Second, this robust North American gas production has been supplemented in recent months by higher imports of liquefied natural gas, or LNG, from Africa and the Middle East. LNG is natural gas produced in regions with limited demand, which has been cooled and compressed into a liquid that can be transported around the globe. It appears that 2009 could be a record year for new LNG production capacity, just as global gas demand is at a low point, possibly creating a temporary global oversupply that could put further downward pressure on North America's gas prices.

The third major trend is U.S. energy policy. Paradoxically, the core elements of current "green energy" plans, including the addition of renewable energy sources (such as wind and solar) and energy conservation measures, could result in less electricity generated from lower-emitting gas plants and virtually unchanged generation from higher-emitting coal.

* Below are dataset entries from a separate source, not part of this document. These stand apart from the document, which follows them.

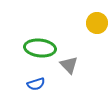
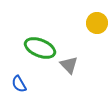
green ellipse: rotated 16 degrees clockwise
blue semicircle: moved 17 px left; rotated 78 degrees clockwise
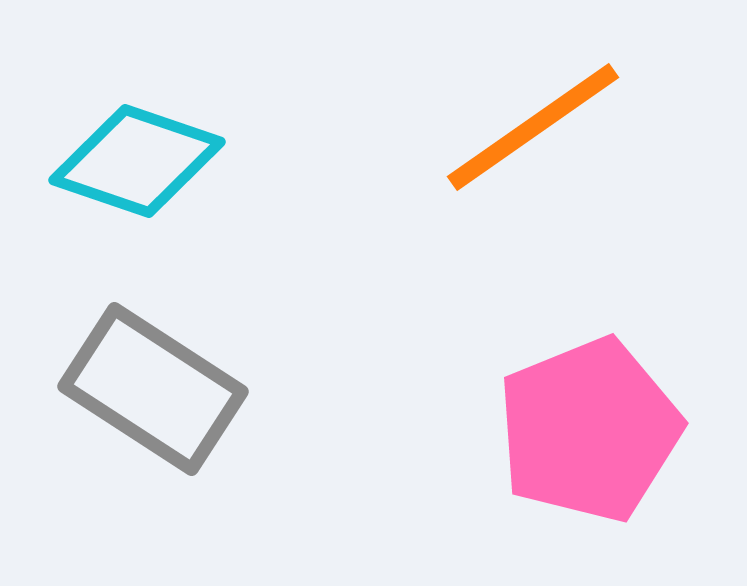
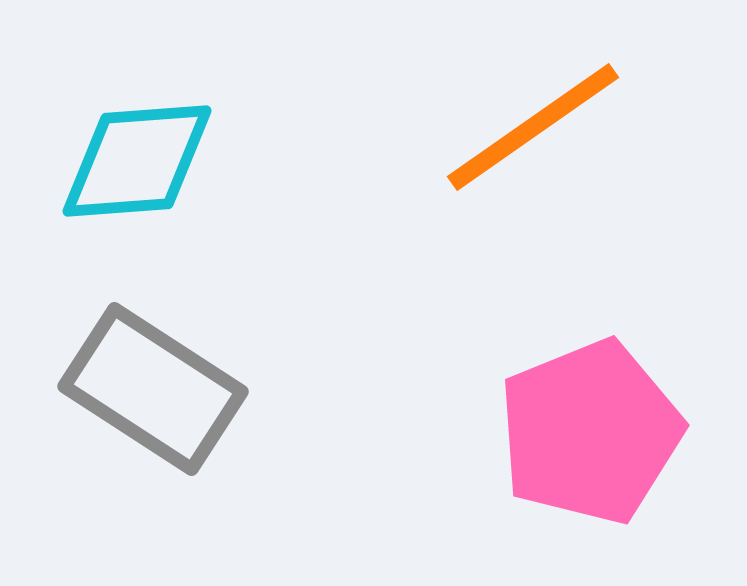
cyan diamond: rotated 23 degrees counterclockwise
pink pentagon: moved 1 px right, 2 px down
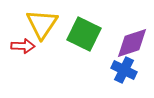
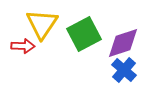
green square: rotated 36 degrees clockwise
purple diamond: moved 9 px left
blue cross: rotated 15 degrees clockwise
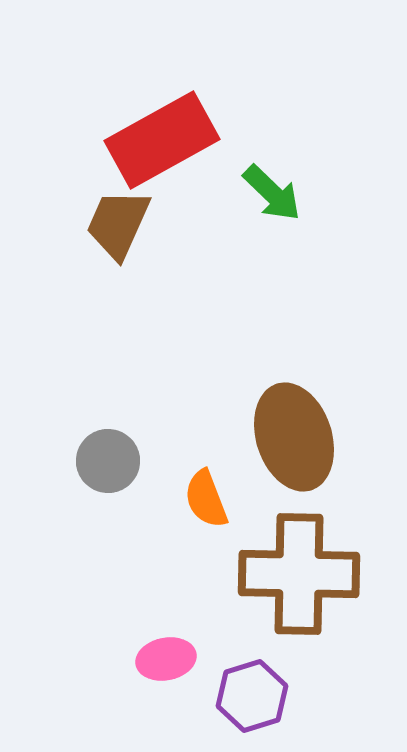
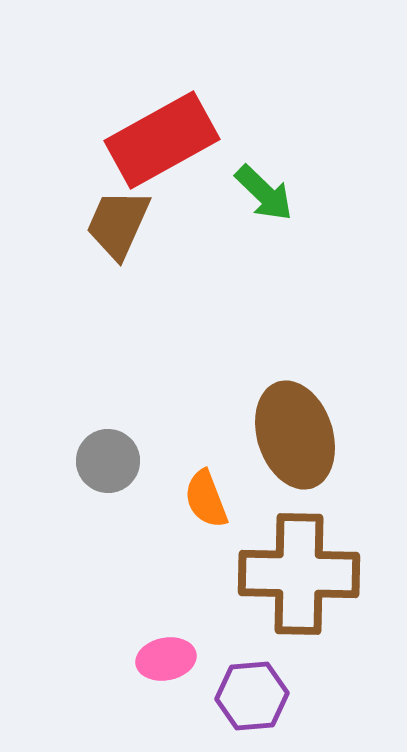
green arrow: moved 8 px left
brown ellipse: moved 1 px right, 2 px up
purple hexagon: rotated 12 degrees clockwise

Gas generation is more expensive than coal in the absence of significant charges for carbon dioxide emissions and is therefore more susceptible to declining demand for electricity and competition from renewables.

Moreover, wind generation is expensive to install, often operates at below 30 per cent capacity, produces electricity at unpredictable times, and is supported by substantial consumer and government subsidies.

The result of the current energy and stimulus plans may therefore be a legacy of high-cost generation and little reduction in carbon dioxide from coal-fired generation.

Finally, the coal industry may prove to be more resilient to carbon dioxide regulation than previously thought. Gas-fired power plants will benefit from carbon dioxide regulation because they produce half the carbon dioxide of coal plants. However, coal producers, shippers and consumers may absorb substantial carbon dioxide costs through lower margins in order to defend their businesses, thereby limiting the shift from coal to gas generation and the accompanying growth in gas demand.

The cumulative effect of these trends is that North America could have excess available gas supply for a number of years, a significant shift from the prevailing views of recent years. Naturally, this will benefit consumers and gas-consuming industries through lower prices and better access to a cleaner fuel.

On the other hand, this creates a challenging picture for Western Canadian gas producers and could put significant pressure on several high-profile gas developments, such as in the Mackenzie Delta.

It also suggests that legislators should revisit some of the fundamental assumptions driving current energy and environmental policy on both sides of the border.

Jiri Maly is a principal in the Toronto office of McKinsey & Co. Tommy Inglesby, a principal in the Houston office of McKinsey, also contributed to this article.